→ **WHAT TO PRODUCE**: Each entry needs to be repeated exactly, with nothing added or removed.

Stored data entries
>>>
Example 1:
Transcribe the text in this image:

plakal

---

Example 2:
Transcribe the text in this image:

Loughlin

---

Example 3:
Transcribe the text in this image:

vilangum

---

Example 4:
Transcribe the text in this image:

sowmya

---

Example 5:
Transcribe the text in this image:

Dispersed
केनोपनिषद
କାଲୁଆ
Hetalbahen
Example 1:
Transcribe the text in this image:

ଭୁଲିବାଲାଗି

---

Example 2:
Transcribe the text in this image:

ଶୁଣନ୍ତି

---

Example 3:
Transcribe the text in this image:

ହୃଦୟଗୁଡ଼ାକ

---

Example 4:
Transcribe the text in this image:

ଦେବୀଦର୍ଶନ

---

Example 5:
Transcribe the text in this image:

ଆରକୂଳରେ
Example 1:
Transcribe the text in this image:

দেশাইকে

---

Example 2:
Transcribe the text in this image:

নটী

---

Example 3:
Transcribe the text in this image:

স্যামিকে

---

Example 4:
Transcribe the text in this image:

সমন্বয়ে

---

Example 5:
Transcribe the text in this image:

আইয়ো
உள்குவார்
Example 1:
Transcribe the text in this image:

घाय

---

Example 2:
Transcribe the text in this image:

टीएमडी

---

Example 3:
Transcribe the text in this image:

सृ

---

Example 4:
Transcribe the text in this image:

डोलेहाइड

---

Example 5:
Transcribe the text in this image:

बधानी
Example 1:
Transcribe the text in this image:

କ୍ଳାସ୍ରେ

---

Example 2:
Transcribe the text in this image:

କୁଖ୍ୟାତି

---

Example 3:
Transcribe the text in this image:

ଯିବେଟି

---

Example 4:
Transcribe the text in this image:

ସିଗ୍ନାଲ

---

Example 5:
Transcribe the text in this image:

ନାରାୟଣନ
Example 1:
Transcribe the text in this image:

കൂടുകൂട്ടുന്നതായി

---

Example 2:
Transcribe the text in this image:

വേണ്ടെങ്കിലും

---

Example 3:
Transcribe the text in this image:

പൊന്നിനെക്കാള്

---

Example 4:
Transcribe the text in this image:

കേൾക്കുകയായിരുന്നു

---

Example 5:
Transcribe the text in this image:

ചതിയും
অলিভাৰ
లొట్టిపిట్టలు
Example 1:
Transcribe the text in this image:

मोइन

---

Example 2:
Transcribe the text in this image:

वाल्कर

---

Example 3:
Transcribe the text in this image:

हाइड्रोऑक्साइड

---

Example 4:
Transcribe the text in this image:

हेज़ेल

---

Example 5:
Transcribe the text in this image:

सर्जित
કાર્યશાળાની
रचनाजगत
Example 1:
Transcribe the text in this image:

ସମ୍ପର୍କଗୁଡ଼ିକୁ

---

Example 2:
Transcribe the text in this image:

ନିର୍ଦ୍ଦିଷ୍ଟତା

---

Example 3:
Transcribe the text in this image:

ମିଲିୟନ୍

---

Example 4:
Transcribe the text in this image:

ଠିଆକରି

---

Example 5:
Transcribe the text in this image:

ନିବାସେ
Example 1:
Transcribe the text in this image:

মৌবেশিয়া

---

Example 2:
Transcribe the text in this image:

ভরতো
<<<
→ **EXERCISE RESULT**:
Example 1:
Transcribe the text in this image:

plakal

---

Example 2:
Transcribe the text in this image:

Loughlin

---

Example 3:
Transcribe the text in this image:

vilangum

---

Example 4:
Transcribe the text in this image:

sowmya

---

Example 5:
Transcribe the text in this image:

Dispersed
केनोपनिषद
କାଲୁଆ
Hetalbahen
Example 1:
Transcribe the text in this image:

ଭୁଲିବାଲାଗି

---

Example 2:
Transcribe the text in this image:

ଶୁଣନ୍ତି

---

Example 3:
Transcribe the text in this image:

ହୃଦୟଗୁଡ଼ାକ

---

Example 4:
Transcribe the text in this image:

ଦେବୀଦର୍ଶନ

---

Example 5:
Transcribe the text in this image:

ଆରକୂଳରେ
Example 1:
Transcribe the text in this image:

দেশাইকে

---

Example 2:
Transcribe the text in this image:

নটী

---

Example 3:
Transcribe the text in this image:

স্যামিকে

---

Example 4:
Transcribe the text in this image:

সমন্বয়ে

---

Example 5:
Transcribe the text in this image:

আইয়ো
உள்குவார்
Example 1:
Transcribe the text in this image:

घाय

---

Example 2:
Transcribe the text in this image:

टीएमडी

---

Example 3:
Transcribe the text in this image:

सृ

---

Example 4:
Transcribe the text in this image:

डोलेहाइड

---

Example 5:
Transcribe the text in this image:

बधानी
Example 1:
Transcribe the text in this image:

କ୍ଳାସ୍ରେ

---

Example 2:
Transcribe the text in this image:

କୁଖ୍ୟାତି

---

Example 3:
Transcribe the text in this image:

ଯିବେଟି

---

Example 4:
Transcribe the text in this image:

ସିଗ୍ନାଲ

---

Example 5:
Transcribe the text in this image:

ନାରାୟଣନ
Example 1:
Transcribe the text in this image:

കൂടുകൂട്ടുന്നതായി

---

Example 2:
Transcribe the text in this image:

വേണ്ടെങ്കിലും

---

Example 3:
Transcribe the text in this image:

പൊന്നിനെക്കാള്

---

Example 4:
Transcribe the text in this image:

കേൾക്കുകയായിരുന്നു

---

Example 5:
Transcribe the text in this image:

ചതിയും
অলিভাৰ
లొట్టిపిట్టలు
Example 1:
Transcribe the text in this image:

मोइन

---

Example 2:
Transcribe the text in this image:

वाल्कर

---

Example 3:
Transcribe the text in this image:

हाइड्रोऑक्साइड

---

Example 4:
Transcribe the text in this image:

हेज़ेल

---

Example 5:
Transcribe the text in this image:

सर्जित
કાર્યશાળાની
रचनाजगत
Example 1:
Transcribe the text in this image:

ସମ୍ପର୍କଗୁଡ଼ିକୁ

---

Example 2:
Transcribe the text in this image:

ନିର୍ଦ୍ଦିଷ୍ଟତା

---

Example 3:
Transcribe the text in this image:

ମିଲିୟନ୍

---

Example 4:
Transcribe the text in this image:

ଠିଆକରି

---

Example 5:
Transcribe the text in this image:

ନିବାସେ
Example 1:
Transcribe the text in this image:

মৌবেশিয়া

---

Example 2:
Transcribe the text in this image:

ভরতো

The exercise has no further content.